ISLAM dulu sempat menjadi agama mayoritas di Serbia selama 500 tahun lamanya di bawah kekuasaan Turki Utsmani. Jejak-jejak keislaman itu pun masih bisa dijumpai.
Pada Ramadan tahun ini, negara yang secara geografis berada di Benua Eropa bagian tenggara (Balkan) itu bertepatan dengan musim semi yang bersahabat, cukup adem dengan angin sepoi-sepoi sehingga puasa pun tak terasa lapar.

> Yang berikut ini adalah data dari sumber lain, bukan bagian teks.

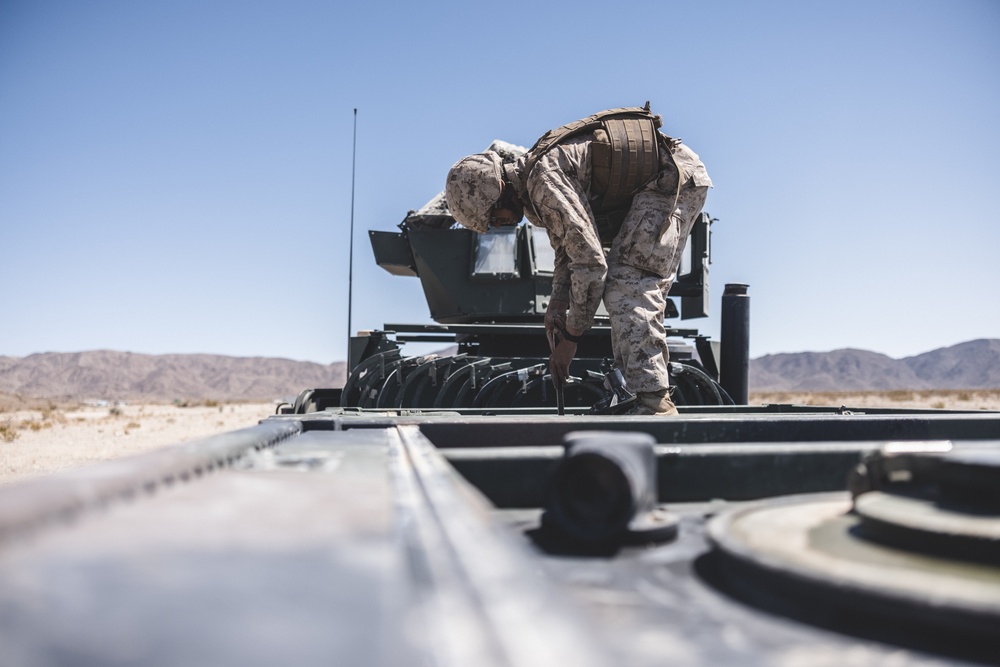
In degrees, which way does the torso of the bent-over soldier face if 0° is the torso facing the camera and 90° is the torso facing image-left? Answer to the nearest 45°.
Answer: approximately 90°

Di sini, waktu berpuasa dimulai pukul 04.39 hingga 19.05 malam. Namun, tantangan berpuasa di Serbia ialah waktu berbuka dan imsakiah yang berubah-ubah, tidak relatif tetap seperti di Indonesia sehingga penting sekali untuk memantau jadwal puasa setiap hari.

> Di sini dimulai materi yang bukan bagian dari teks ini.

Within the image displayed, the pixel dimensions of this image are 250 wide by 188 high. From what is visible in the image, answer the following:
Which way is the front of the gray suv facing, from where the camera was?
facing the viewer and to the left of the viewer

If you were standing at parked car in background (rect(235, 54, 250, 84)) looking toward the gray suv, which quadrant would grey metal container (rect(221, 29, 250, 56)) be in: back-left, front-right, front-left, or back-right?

Beruntungnya, pada Ramadan kali ini saya dan ratusan muslim lainnya di Serbia berpuasa hanya 2 jam lebih lama jika dibandingkan dengan di Indonesia. Lalu, kalau tahun lalu, saya berpuasa bersamaan dengan waktu kuliah, tahun ini rasanya lebih lenggang mengingat saya sudah menyusun tugas akhir untuk menyongsong kelulusan.

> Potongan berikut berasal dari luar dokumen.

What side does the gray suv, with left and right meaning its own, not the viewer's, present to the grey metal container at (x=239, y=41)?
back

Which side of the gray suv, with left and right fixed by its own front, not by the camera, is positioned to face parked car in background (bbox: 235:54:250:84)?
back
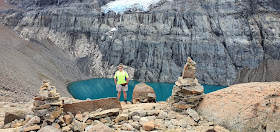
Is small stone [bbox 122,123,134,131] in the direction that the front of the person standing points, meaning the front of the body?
yes

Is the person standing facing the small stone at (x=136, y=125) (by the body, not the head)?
yes

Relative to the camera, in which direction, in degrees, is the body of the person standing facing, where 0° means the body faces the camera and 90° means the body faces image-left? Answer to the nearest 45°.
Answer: approximately 0°

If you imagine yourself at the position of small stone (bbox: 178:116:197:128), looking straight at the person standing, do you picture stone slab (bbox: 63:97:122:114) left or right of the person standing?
left

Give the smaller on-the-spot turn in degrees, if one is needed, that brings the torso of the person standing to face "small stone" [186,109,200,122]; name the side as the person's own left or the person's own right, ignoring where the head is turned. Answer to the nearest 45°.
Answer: approximately 45° to the person's own left

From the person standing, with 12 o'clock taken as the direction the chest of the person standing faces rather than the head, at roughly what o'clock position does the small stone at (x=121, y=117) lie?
The small stone is roughly at 12 o'clock from the person standing.

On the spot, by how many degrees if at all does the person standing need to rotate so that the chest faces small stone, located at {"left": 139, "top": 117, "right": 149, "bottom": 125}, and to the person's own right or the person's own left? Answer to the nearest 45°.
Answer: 0° — they already face it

Bicara tentang tradisi Ramadan, tak lengkap rasanya jika tidak menyinggung tentang hidangan berbuka (iftar). Selama puasa, rezeki yang datang begitu melimpah.
Saya dan teman sekamar yang juga seorang muslim tak perlu repot memasak menu sahur dan berbuka. Kami terbiasa mengantre hidangan berbuka bersama para pelajar muslim lainnya di asrama.
Kurang lebih 30 menit menjelang berbuka, selalu datang dua orang dari Masjid Bajrakli yang merupakan masjid utama di Beograd. Mereka mengantarkan kotak makanan kepada puluhan muslim yang ada di asrama.
Adapun hidangan berbuka puasa biasanya berisikan makanan khas Serbia, seperti pljeskavica (burger Serbia), cevapi (daging cincang), dan pada akhir pekan biasanya kami disuguhi menu makan ayam goreng dari KFC (Kentucky Fried Chicken).
Di Serbia, tak perlu khawatir sebab KFC telah memiliki sertifikat halal. Meski harus diakui makanan ala Serbia kurang kaya akan rempah-rempah, orang Serbia sendiri umumnya tidak lumrah dengan makanan yang pedas.
Beruntungnya, soal makanan di negeri orang, saya dikaruniai kemudahan dalam beradaptasi menikmati setiap makanan halal yang disajikan. Setelah menyantap hidangan berbuka dan melaksanakan salat Magrib di asrama, saya kemudian mengajak teman sekamar untuk menunaikan salat Tarawih di Masjid Bajrakli.
Dari asrama ke masjid cukup jauh dengan waktu tempuh 20 menit menggunakan bus dan 12 menit berjalan kaki. Lumayan jauh, tapi semoga setiap langkah ini bernilai ibadah.
Di samping menjalani kewajiban sebagai pelajar, puasa bagi saya bukanlah halangan untuk bekerja keras mencari rezeki yang halal. Sambil ngabuburit, saya biasanya mengisi waktu dengan berbelanja untuk kebutuhan bisnis ekspor untuk menambah uang jajan, menulis artikel, mengisi acara, hingga menjadi jurnalis di salah satu stasiun televisi nasional di Indonesia.
Ke semua itu saya lakukan dengan riang gembira untuk menggapai rida-Nya dengan memaksimalkan ibadah pada bulan suci Ramadan ini.